Persistent COVID-19 symptoms don't necessarily translate to heart injury
Monday, November 29 | 3:00 p.m.- 4:00 p.m. | SSCA04-1 | Room S402
A team of researchers in Germany has found that patients who have chronic "COVID-19 syndrome" -- a condition that manifests in fatigue and labored breathing -- do not necessarily have myocardial injury and inflammation, according to study results to be presented on Monday afternoon.
Is cardiac MRI necessary for following up young athletes after COVID-19?
Monday, November 29 | 3:00 p.m.-4:00 p.m. | SSCA04-4 | Room S402
Is cardiac MRI necessary for assessing the heart health of young athletes after they have recovered from COVID-19? In this Monday afternoon session, researchers will share findings from a study conducted to explore the question.
Cost-effectiveness study highlights MRI's value for prostate cancer biopsy
Tuesday, November 30 | 3:00 p.m.- 4:00 p.m. | SSGU04-1 | Room E353C
In this Tuesday presentation, Dutch researchers will share findings from a study they conducted to explore the most cost-effective MRI biopsy strategy for men with suspected prostate cancer.
Explainable artificial intelligence elevates prostate MRI reads
Wednesday, December 1 | 8:00 a.m.-8:30 a.m. | SSGU05-4 | Room E353B
An explainable deep-learning software application can be highly accurate for characterizing prostate lesions on biparametric MRI exams, according to this scientific presentation.
Deep learning boosts spine MRI performance
Wednesday, December 1 | 8:00 a.m.- 9:00 a.m. | SSNR11-2 | Room E351
Adding deep learning to spine MRI improves image quality, which may translate to better patient experiences and imaging efficacy, according to study results to be shared at the RSNA meeting.
Short MRI comparable to CT for assessing interstitial lung disease
Wednesday, December 1 | 9:30 a.m.-10:30 a.m. | SSCH06-5 | Room S405
Two ultrashort echo time MRI sequences are comparable to CT when it comes to assessing interstitial lung disease in patients with systemic sclerosis, according to this presentation.
Deep-learning tool triages women with decreased breast density
Wednesday, December 1 | 3:00 p.m.-4:00 p.m. | SSBR09-4 | Room S406B
In this Wednesday talk, researchers will present findings from their study of nearly 2,700 women that used a convolutional neural network in predicting mammographic density percentage from MRI scans.
Deep learning meets need for speed in spine MRI
Thursday, December 2 | 9:30 a.m.-10:30 a.m. | SSNR14-5 | Room E353B
In this session, researchers will show how a deep learning-based image reconstruction method can deliver up to 72% faster spine MRI scan times along with perceived improvements in image quality.
Can AI enable 90% lower gadolinium dose in brain MRI?
Thursday, December 2 | 9:30 a.m.-10:30 a.m. | SSNR14-2 | Room E353B
An artificial intelligence (AI) algorithm can enable high-quality contrast-enhanced brain MRI exams to be acquired using only 10% of the normal dose of a gadolinium-based contrast agent, according to this multicenter clinical study.

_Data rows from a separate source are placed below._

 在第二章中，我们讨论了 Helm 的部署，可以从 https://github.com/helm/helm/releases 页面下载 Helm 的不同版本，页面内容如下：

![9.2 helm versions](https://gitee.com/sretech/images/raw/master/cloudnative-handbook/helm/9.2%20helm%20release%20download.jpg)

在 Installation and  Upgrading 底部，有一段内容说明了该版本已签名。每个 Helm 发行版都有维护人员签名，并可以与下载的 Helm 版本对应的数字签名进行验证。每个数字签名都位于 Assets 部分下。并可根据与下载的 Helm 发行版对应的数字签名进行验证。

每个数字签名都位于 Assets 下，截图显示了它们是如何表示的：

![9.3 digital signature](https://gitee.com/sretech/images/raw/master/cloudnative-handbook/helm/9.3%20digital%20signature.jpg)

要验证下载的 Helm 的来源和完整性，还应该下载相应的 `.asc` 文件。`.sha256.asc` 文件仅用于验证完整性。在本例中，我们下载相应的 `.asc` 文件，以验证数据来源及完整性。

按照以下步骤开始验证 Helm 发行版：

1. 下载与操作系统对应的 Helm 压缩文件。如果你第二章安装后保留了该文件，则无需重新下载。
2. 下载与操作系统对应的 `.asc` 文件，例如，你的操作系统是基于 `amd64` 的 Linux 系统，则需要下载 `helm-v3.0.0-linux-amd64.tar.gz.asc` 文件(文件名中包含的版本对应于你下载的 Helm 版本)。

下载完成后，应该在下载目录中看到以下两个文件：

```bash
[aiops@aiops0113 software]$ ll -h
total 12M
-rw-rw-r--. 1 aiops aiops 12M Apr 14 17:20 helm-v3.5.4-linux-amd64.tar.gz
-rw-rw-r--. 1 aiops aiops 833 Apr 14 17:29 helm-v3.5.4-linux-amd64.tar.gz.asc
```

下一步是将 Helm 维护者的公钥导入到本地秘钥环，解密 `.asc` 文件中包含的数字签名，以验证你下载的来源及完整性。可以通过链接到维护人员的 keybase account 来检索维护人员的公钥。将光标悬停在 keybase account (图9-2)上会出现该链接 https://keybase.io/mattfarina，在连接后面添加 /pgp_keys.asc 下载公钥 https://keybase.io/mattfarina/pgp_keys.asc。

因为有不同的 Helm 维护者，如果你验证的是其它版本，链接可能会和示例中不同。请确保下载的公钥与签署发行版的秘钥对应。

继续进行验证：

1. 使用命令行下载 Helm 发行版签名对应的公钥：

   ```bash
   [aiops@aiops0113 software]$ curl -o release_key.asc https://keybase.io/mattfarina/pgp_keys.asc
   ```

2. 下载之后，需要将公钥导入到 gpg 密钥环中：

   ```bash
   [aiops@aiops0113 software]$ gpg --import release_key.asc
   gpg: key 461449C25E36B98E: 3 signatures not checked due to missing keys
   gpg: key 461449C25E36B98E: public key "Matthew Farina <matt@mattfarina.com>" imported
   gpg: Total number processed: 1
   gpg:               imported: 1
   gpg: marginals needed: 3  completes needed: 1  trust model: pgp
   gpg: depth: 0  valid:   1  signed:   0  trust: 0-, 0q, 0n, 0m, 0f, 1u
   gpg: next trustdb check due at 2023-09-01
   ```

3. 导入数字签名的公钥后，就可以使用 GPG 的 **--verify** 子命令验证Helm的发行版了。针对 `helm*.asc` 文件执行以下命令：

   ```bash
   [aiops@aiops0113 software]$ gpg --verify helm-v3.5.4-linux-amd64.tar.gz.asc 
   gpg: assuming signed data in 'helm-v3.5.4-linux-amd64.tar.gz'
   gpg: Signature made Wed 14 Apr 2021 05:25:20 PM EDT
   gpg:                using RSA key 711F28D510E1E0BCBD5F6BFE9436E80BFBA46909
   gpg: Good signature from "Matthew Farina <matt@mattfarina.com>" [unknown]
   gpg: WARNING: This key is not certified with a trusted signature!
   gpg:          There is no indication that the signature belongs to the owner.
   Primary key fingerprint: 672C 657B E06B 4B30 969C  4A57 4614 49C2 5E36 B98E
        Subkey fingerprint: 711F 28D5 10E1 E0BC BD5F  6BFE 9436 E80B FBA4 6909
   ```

Ultrashort brain MRI cost-effective compared to standard CT
Prerecorded, available throughout the meeting | SPR-NR-38
Brain MRI with an ultrashort echo time protocol is a cost-effective way of classifying mild or unspecific neurologic symptoms compared to standard- or reduced-dose CT, according to research presented in this prerecorded talk.
Short echo pulmonary MRI effective for Lung-RADS classification
Prerecorded, available throughout the meeting | SPR-CH-26
Pulmonary MRI with an ultrashort echo time matches the performance of standard- or reduced-dose CT for Lung-RADS classification on lung cancer screening, Japanese investigators have found.